JVP raised approximately $220 million from investors to invest in cyber security companies based in New York City, some of which also have ties to Israel. Many of the companies they have invested in are housed at the cyber security hub, called Margalit Startup City, the real estate arm of JVP that manages the physical buildings. Margalit is looking to expand this city-private venture firm partnership to Europe, possibly in Milan, Amsterdam, or Copenhagen, in the coming years.

There are currently 28 companies in the airy offices of Margalit Startup City in the trendy downtown SoHo neighborhood. Fourteen of the companies started in Israel or have Israeli founders. The Times of Israel was invited as a guest of JVP to cover the opening.

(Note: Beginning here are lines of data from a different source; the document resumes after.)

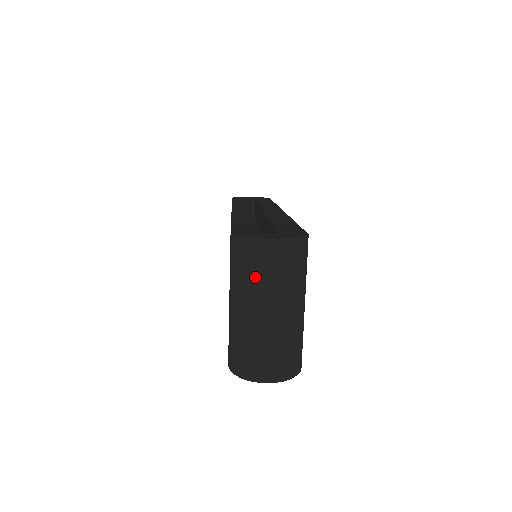
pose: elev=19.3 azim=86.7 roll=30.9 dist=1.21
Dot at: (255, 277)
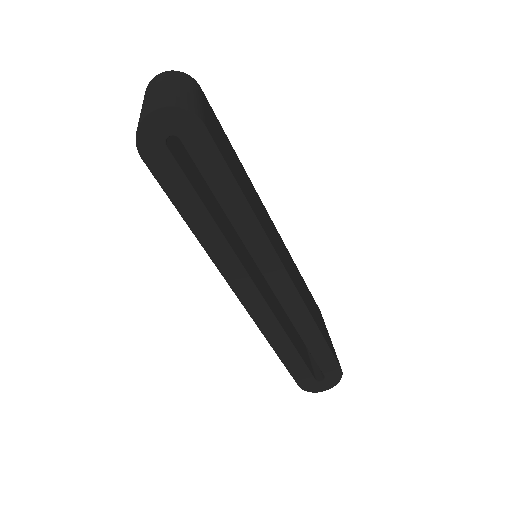
Dot at: (148, 90)
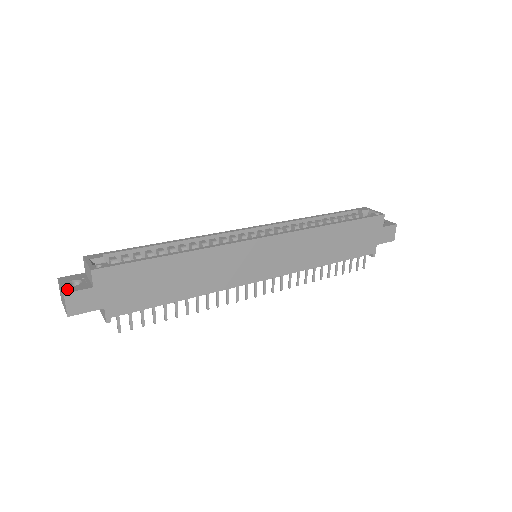
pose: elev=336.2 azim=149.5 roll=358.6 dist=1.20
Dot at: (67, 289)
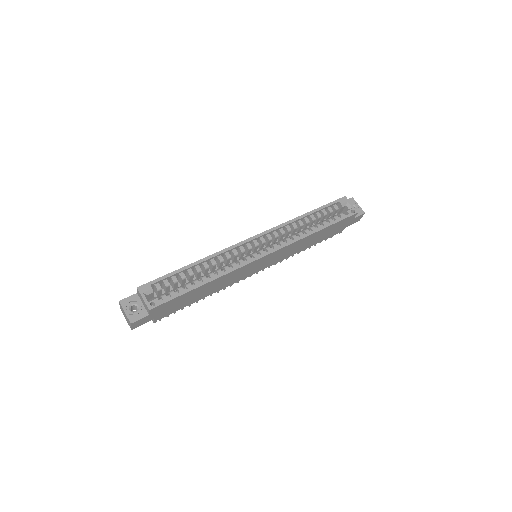
Dot at: (131, 318)
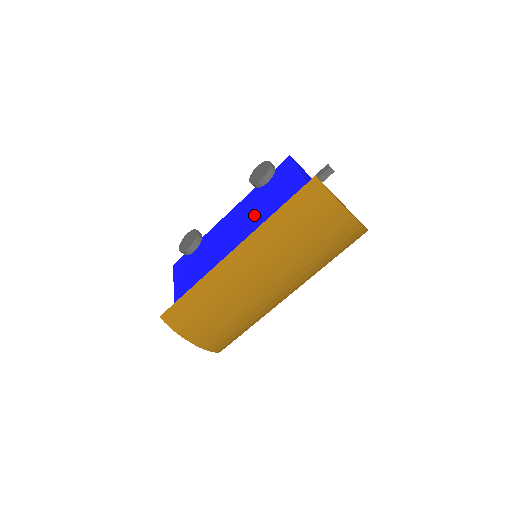
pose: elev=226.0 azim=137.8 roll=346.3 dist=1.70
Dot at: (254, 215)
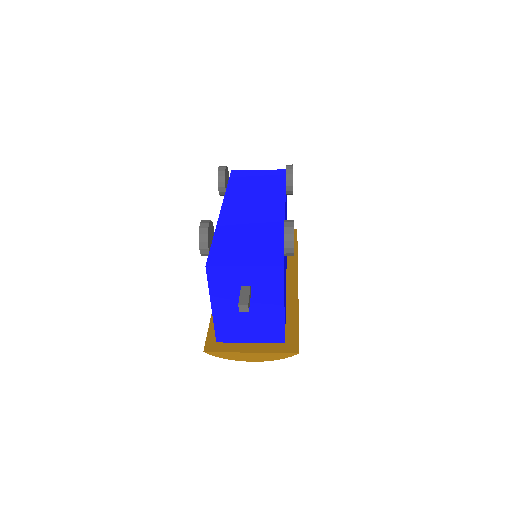
Dot at: occluded
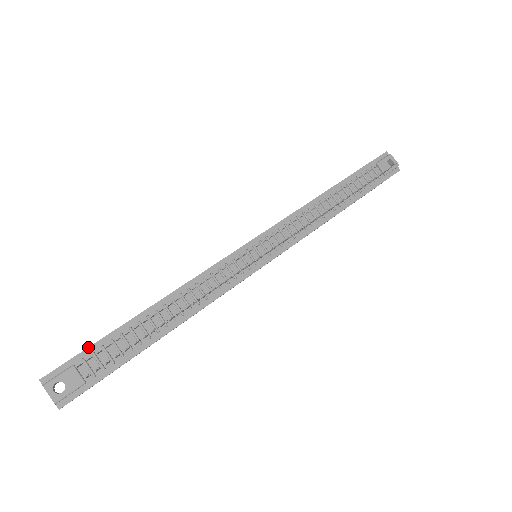
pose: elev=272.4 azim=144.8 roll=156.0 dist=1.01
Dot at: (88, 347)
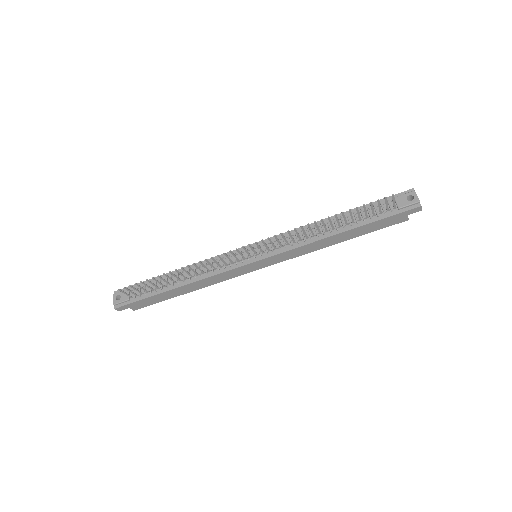
Dot at: occluded
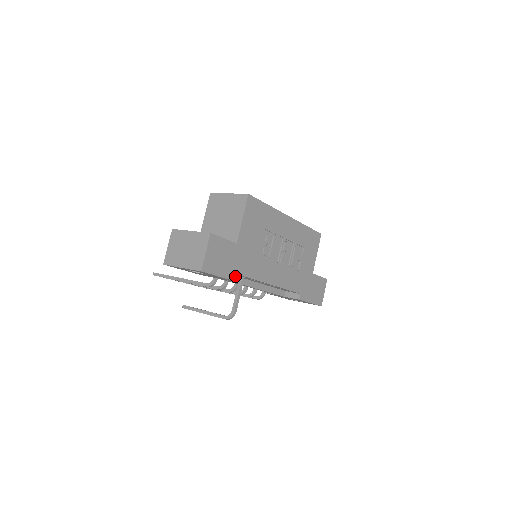
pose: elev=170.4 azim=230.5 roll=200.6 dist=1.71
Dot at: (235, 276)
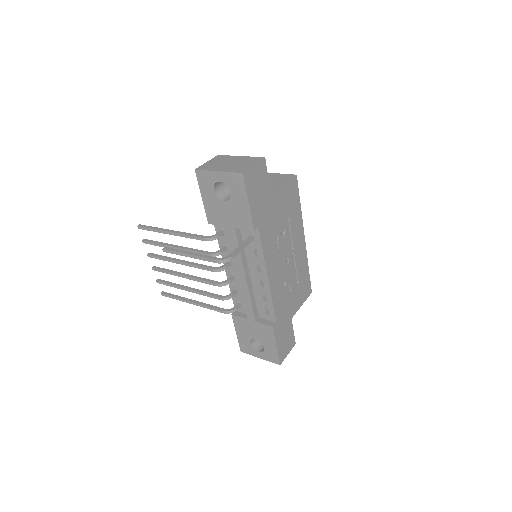
Dot at: (255, 220)
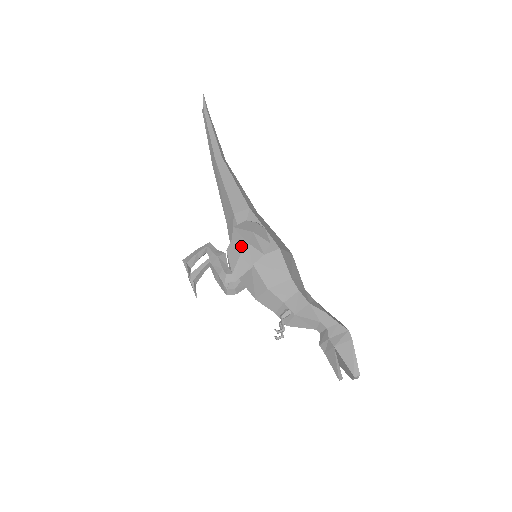
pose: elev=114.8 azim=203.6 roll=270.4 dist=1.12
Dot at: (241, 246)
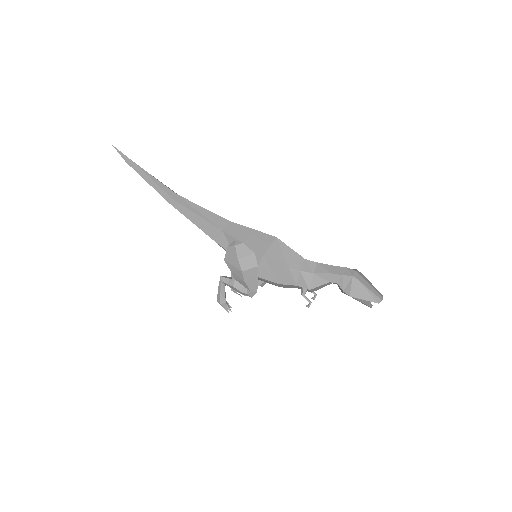
Dot at: (239, 275)
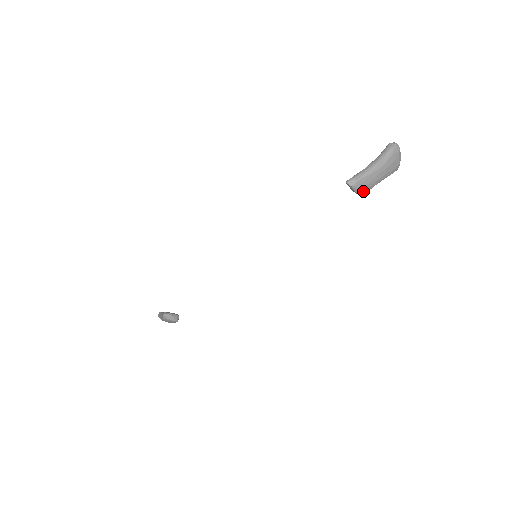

“Israel has a strong, deep technology scene, but Israel has no market, or at least not an addressable market in the tech world,” because there simply aren’t enough people in Israel, said Fiona Darmon, one of the senior partners with JVP. “We are very hands-on investors, and in the home turf of Israel, we feel confident that we can help companies early.”

With the New York initiative, JVP plans to invest in companies ready to scale up. Many companies arrive in New York when they are already established in their home country but are looking to leap onto the global market. Israeli companies, by nature of the country’s small population, are forced to do this more quickly than companies based in Europe. “Israeli companies are successful internationally because they quickly go global,” Darmon explained.

The partnership between New York City’s Economic Development Corporation also includes cooperation between a number of universities, led by a new cyber security mentorship program at Columbia University. NYC is also offering scholarships for the first cohort of 150 students to do a four-month cyber security boot camp, in order to diversify the tech world and provide high starting salaries to people who have traditionally been excluded from technology jobs. The average starting salary for a cyber security expert is between $70,000 to $80,000, said Lin. Like many jobs in the technology sector, the job does not require a four-year degree, or any degree, but rather a deep grasp of the latest cyber security technology, which is changing rapidly.

Coronet co-founder and CEO Guy Moskowitz with a map showing cyber threats in New York City in the past 24 hours on February 3, 2020. (Melanie Lidman/Times of Israel)

Coronet, a cyber security company that started in Beersheva in JVP’s tech hub, recently moved to the Margalit Startup City in New York to expand internationally. The company provides a low-cost cyber security subscription service for small businesses. According to the company’s data, New York City is one of the top three US cities that hackers target for cyber attacks, along with Las Vegas and Boston. The company tracked approximately 9,000 cyber security threats every 24 hours in New York targeting customers who use their service, which is about 4 million worldwide.

According to their data, Tel Aviv is the sixth most attacked city in Europe for small businesses.

“Cyber security was about protecting large utility companies, large banks, and large cities, that was one phase,” said Margalit. “Now we’re coming to the next phase, which is protecting information democracies, the rights of the individuals… Cyber security now touches every category of technology.”

The conference was not just about cyber security, however, and dealt with general industry and innovation. Interviewed by Margalit as a leading female entrepreneur, Paltrow noted her wish to visit Jerusalem.

“A kabbalist rabbi that I studied with in London a number of years ago, he said that Jerusalem is the energetic center of the world,” she recounted. “He said that if a good deed is done in Israel then its power is amplified across the world.”

Margalit then led Paltrow on a Hebrew recitation of the Passover phrase “Next year in Jerusalem: “L’Shana Haba’ah B’Yerushalayim.”

“I’ll come! I’ll come!” Paltrow promised.